Give the lines below again, exactly as they stand, and leave out the images.
*** Data shown ***
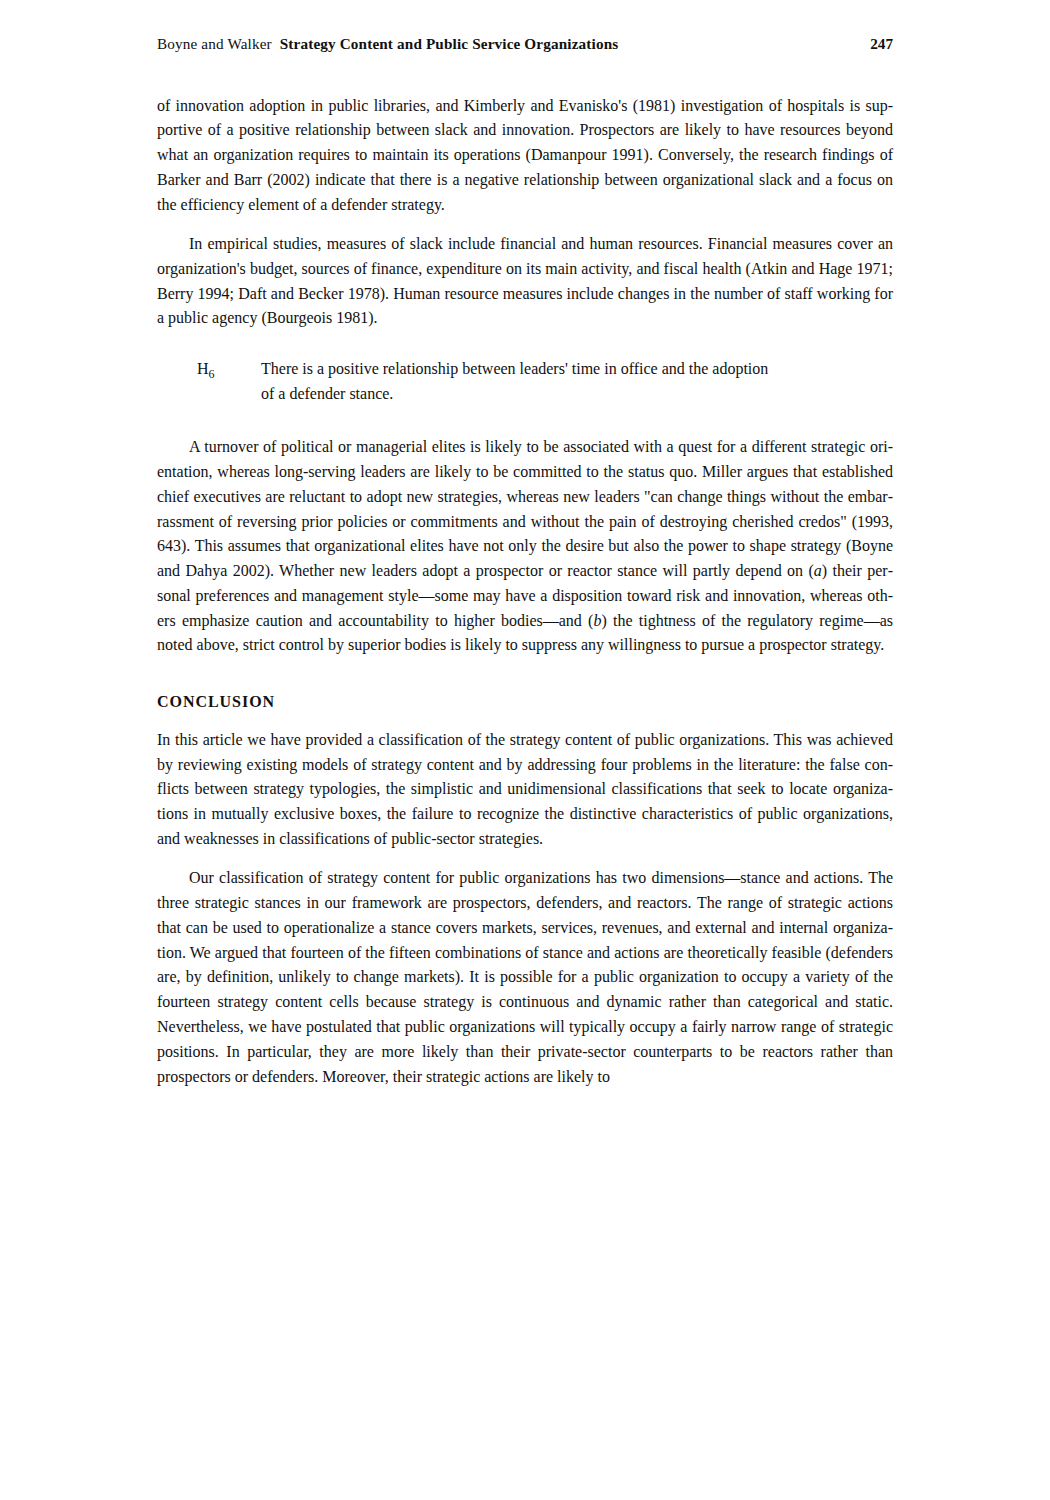Boyne and Walker Strategy Content and Public Service Organizations 247
of innovation adoption in public libraries, and Kimberly and Evanisko's (1981) investigation of hospitals is supportive of a positive relationship between slack and innovation. Prospectors are likely to have resources beyond what an organization requires to maintain its operations (Damanpour 1991). Conversely, the research findings of Barker and Barr (2002) indicate that there is a negative relationship between organizational slack and a focus on the efficiency element of a defender strategy.
In empirical studies, measures of slack include financial and human resources. Financial measures cover an organization's budget, sources of finance, expenditure on its main activity, and fiscal health (Atkin and Hage 1971; Berry 1994; Daft and Becker 1978). Human resource measures include changes in the number of staff working for a public agency (Bourgeois 1981).
H6
There is a positive relationship between leaders' time in office and the adoption of a defender stance.
A turnover of political or managerial elites is likely to be associated with a quest for a different strategic orientation, whereas long-serving leaders are likely to be committed to the status quo. Miller argues that established chief executives are reluctant to adopt new strategies, whereas new leaders "can change things without the embarrassment of reversing prior policies or commitments and without the pain of destroying cherished credos" (1993, 643). This assumes that organizational elites have not only the desire but also the power to shape strategy (Boyne and Dahya 2002). Whether new leaders adopt a prospector or reactor stance will partly depend on (a) their personal preferences and management style—some may have a disposition toward risk and innovation, whereas others emphasize caution and accountability to higher bodies—and (b) the tightness of the regulatory regime—as noted above, strict control by superior bodies is likely to suppress any willingness to pursue a prospector strategy.
Conclusion
In this article we have provided a classification of the strategy content of public organizations. This was achieved by reviewing existing models of strategy content and by addressing four problems in the literature: the false conflicts between strategy typologies, the simplistic and unidimensional classifications that seek to locate organizations in mutually exclusive boxes, the failure to recognize the distinctive characteristics of public organizations, and weaknesses in classifications of public-sector strategies.
Our classification of strategy content for public organizations has two dimensions—stance and actions. The three strategic stances in our framework are prospectors, defenders, and reactors. The range of strategic actions that can be used to operationalize a stance covers markets, services, revenues, and external and internal organization. We argued that fourteen of the fifteen combinations of stance and actions are theoretically feasible (defenders are, by definition, unlikely to change markets). It is possible for a public organization to occupy a variety of the fourteen strategy content cells because strategy is continuous and dynamic rather than categorical and static. Nevertheless, we have postulated that public organizations will typically occupy a fairly narrow range of strategic positions. In particular, they are more likely than their private-sector counterparts to be reactors rather than prospectors or defenders. Moreover, their strategic actions are likely to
***
**Response box:**
Boyne and Walker Strategy Content and Public Service Organizations 247
of innovation adoption in public libraries, and Kimberly and Evanisko's (1981) investigation of hospitals is supportive of a positive relationship between slack and innovation. Prospectors are likely to have resources beyond what an organization requires to maintain its operations (Damanpour 1991). Conversely, the research findings of Barker and Barr (2002) indicate that there is a negative relationship between organizational slack and a focus on the efficiency element of a defender strategy.
In empirical studies, measures of slack include financial and human resources. Financial measures cover an organization's budget, sources of finance, expenditure on its main activity, and fiscal health (Atkin and Hage 1971; Berry 1994; Daft and Becker 1978). Human resource measures include changes in the number of staff working for a public agency (Bourgeois 1981).
H6
There is a positive relationship between leaders' time in office and the adoption of a defender stance.
A turnover of political or managerial elites is likely to be associated with a quest for a different strategic orientation, whereas long-serving leaders are likely to be committed to the status quo. Miller argues that established chief executives are reluctant to adopt new strategies, whereas new leaders "can change things without the embarrassment of reversing prior policies or commitments and without the pain of destroying cherished credos" (1993, 643). This assumes that organizational elites have not only the desire but also the power to shape strategy (Boyne and Dahya 2002). Whether new leaders adopt a prospector or reactor stance will partly depend on (a) their personal preferences and management style—some may have a disposition toward risk and innovation, whereas others emphasize caution and accountability to higher bodies—and (b) the tightness of the regulatory regime—as noted above, strict control by superior bodies is likely to suppress any willingness to pursue a prospector strategy.
Conclusion
In this article we have provided a classification of the strategy content of public organizations. This was achieved by reviewing existing models of strategy content and by addressing four problems in the literature: the false conflicts between strategy typologies, the simplistic and unidimensional classifications that seek to locate organizations in mutually exclusive boxes, the failure to recognize the distinctive characteristics of public organizations, and weaknesses in classifications of public-sector strategies.
Our classification of strategy content for public organizations has two dimensions—stance and actions. The three strategic stances in our framework are prospectors, defenders, and reactors. The range of strategic actions that can be used to operationalize a stance covers markets, services, revenues, and external and internal organization. We argued that fourteen of the fifteen combinations of stance and actions are theoretically feasible (defenders are, by definition, unlikely to change markets). It is possible for a public organization to occupy a variety of the fourteen strategy content cells because strategy is continuous and dynamic rather than categorical and static. Nevertheless, we have postulated that public organizations will typically occupy a fairly narrow range of strategic positions. In particular, they are more likely than their private-sector counterparts to be reactors rather than prospectors or defenders. Moreover, their strategic actions are likely to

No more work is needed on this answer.